Nelle scuole italiane i ragazzi si drogano.

Come affrontare questa evidenza, senza la solita dose di paternalismo ipocrita?

Ca c'est ne pas un joint

Come invertire la tendenza che porta frequentemente tanti adolescenti a voler cercare nuovi percorsi portandoli spesso a scoprire quelli più pericolosi? In che modo fornire le basi per scongiurare reiterate tragedie familiari che con l’informazione disponibile ai giorni nostri dovrebbero essere notevolmente diminuite?
La scuola, eterno cruccio di generazioni di giovani adulti che si accingono a diventare uomini. All’interno delle scuole i ragazzi socializzano, imparano a scegliere e fanno, in un certo senso, le prime esperienze che nel bene e nel male li porteranno ad essere gli uomini che saranno.

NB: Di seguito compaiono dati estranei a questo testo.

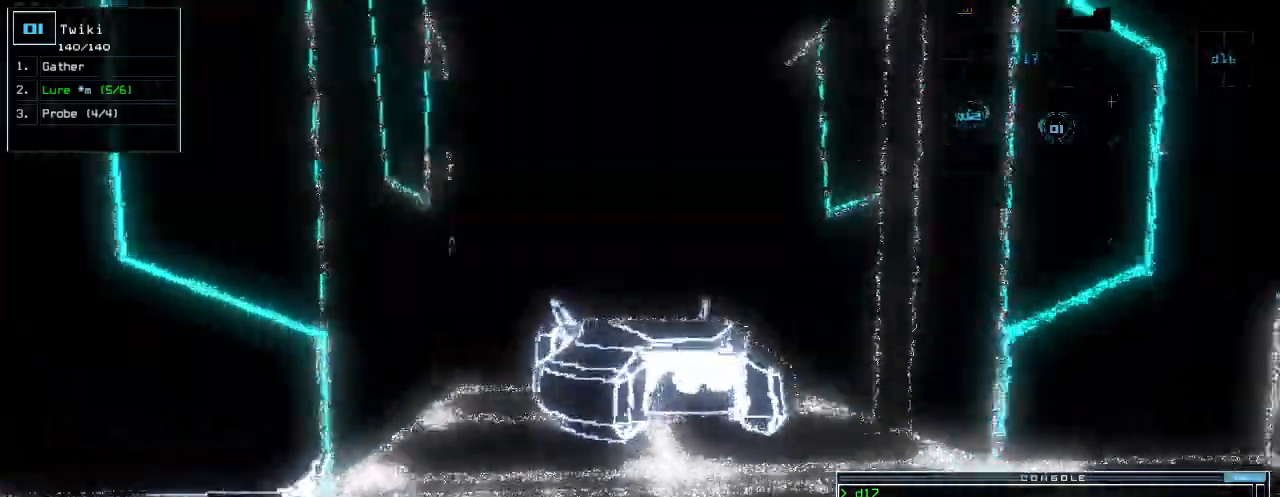
Gameplay with keyboard; each line is a JSON object with the keys held at the frame after it. "events" lists presses ("down") and releases ("up") of ".", "0", "1", "2", "3", "4", "5", "6", "7", "8", "9", "a", "b", "backspace", "c", "caps_lock", "comma", "ctrl_l", "ctrl_r", "d", "down", "e", "equals", "escape", "f", "g", "h", "i", "j", "k", "l", "left", "m", "minus", "n", "o", "p", "q", "quote", "r", "return", "right", "s", "semicolon", "shift_l", "shift_r", "space", "t", "tab", "tilde", "u", "up", "v", "w", "x", "y" and "z" between this image and that frame as [ms after this image, input, new state], when the widget could be followed in between. No other keys are recorded. Mouse input is not recorded.
{"keys": ["right", "up"]}
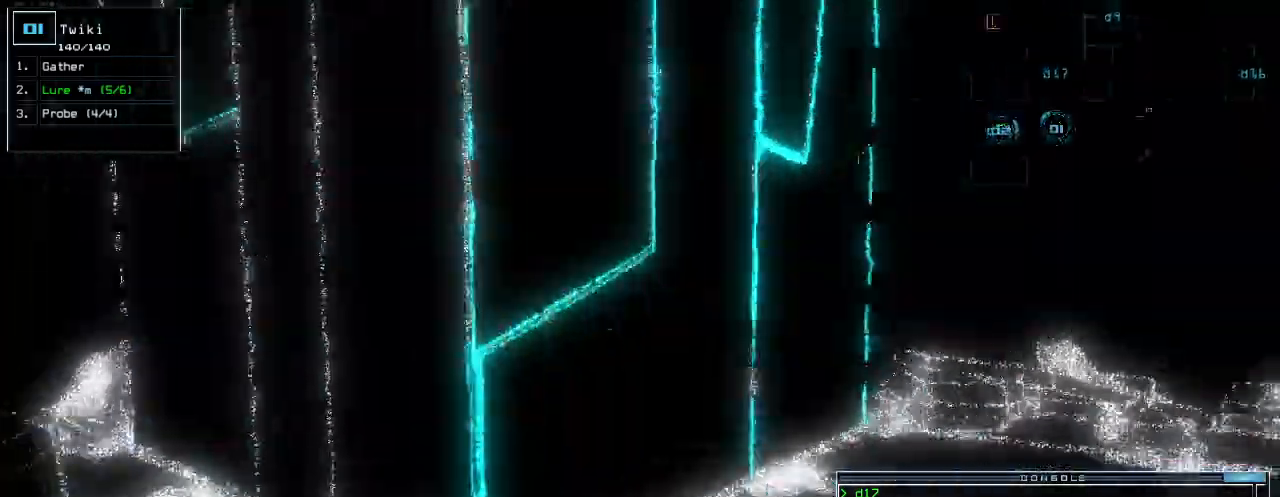
{"keys": ["up"], "events": [[180, "right", "up"]]}
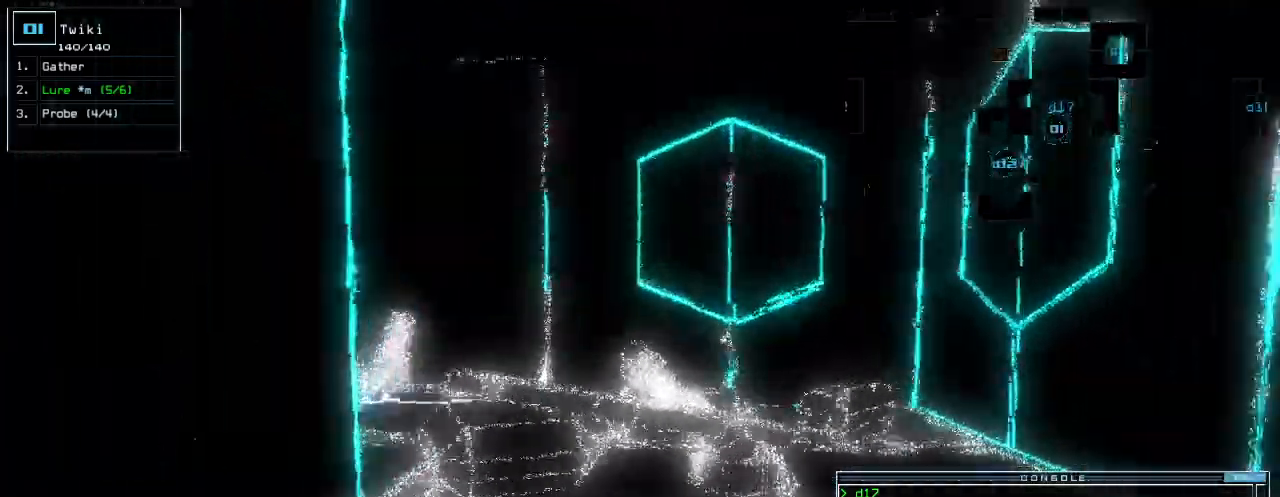
{"keys": ["up"], "events": []}
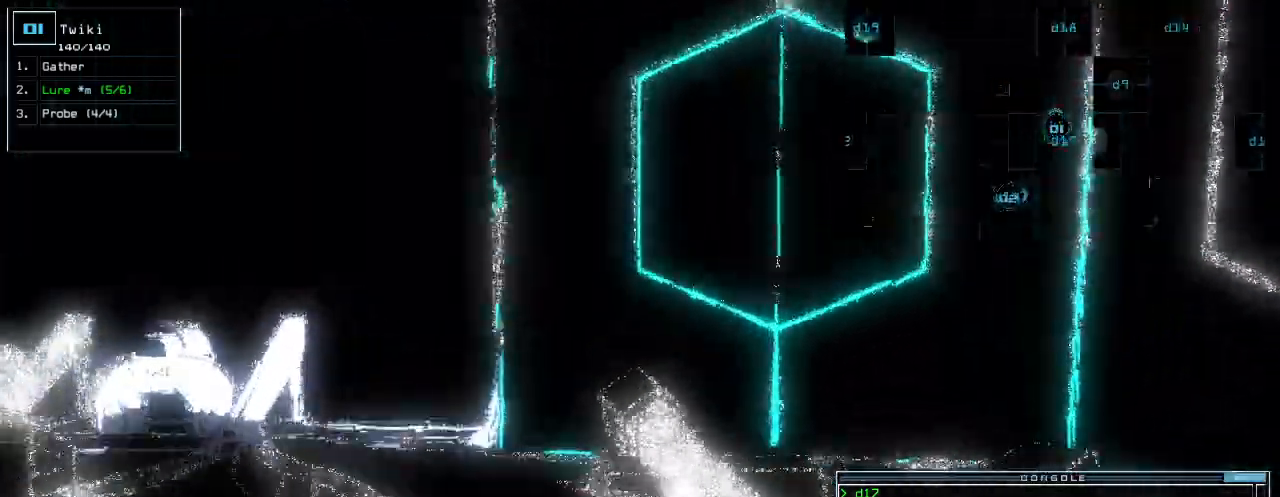
{"keys": ["left", "up"], "events": [[220, "left", "down"]]}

Fra le altre cose, all’interno della scuola, gli adolescenti fanno il loro incontro con il mondo degli stupefacenti, legali ed illegali, e proprio la delicatezza della loro età e il potenziale distruttivo di queste sostanze sono il tema attorno al quale ruota questa riflessione. Leggi tutto “L’ora di stupefacenti: per una nuova pragmatica scolastica. Di Carlos Rafael Esposito”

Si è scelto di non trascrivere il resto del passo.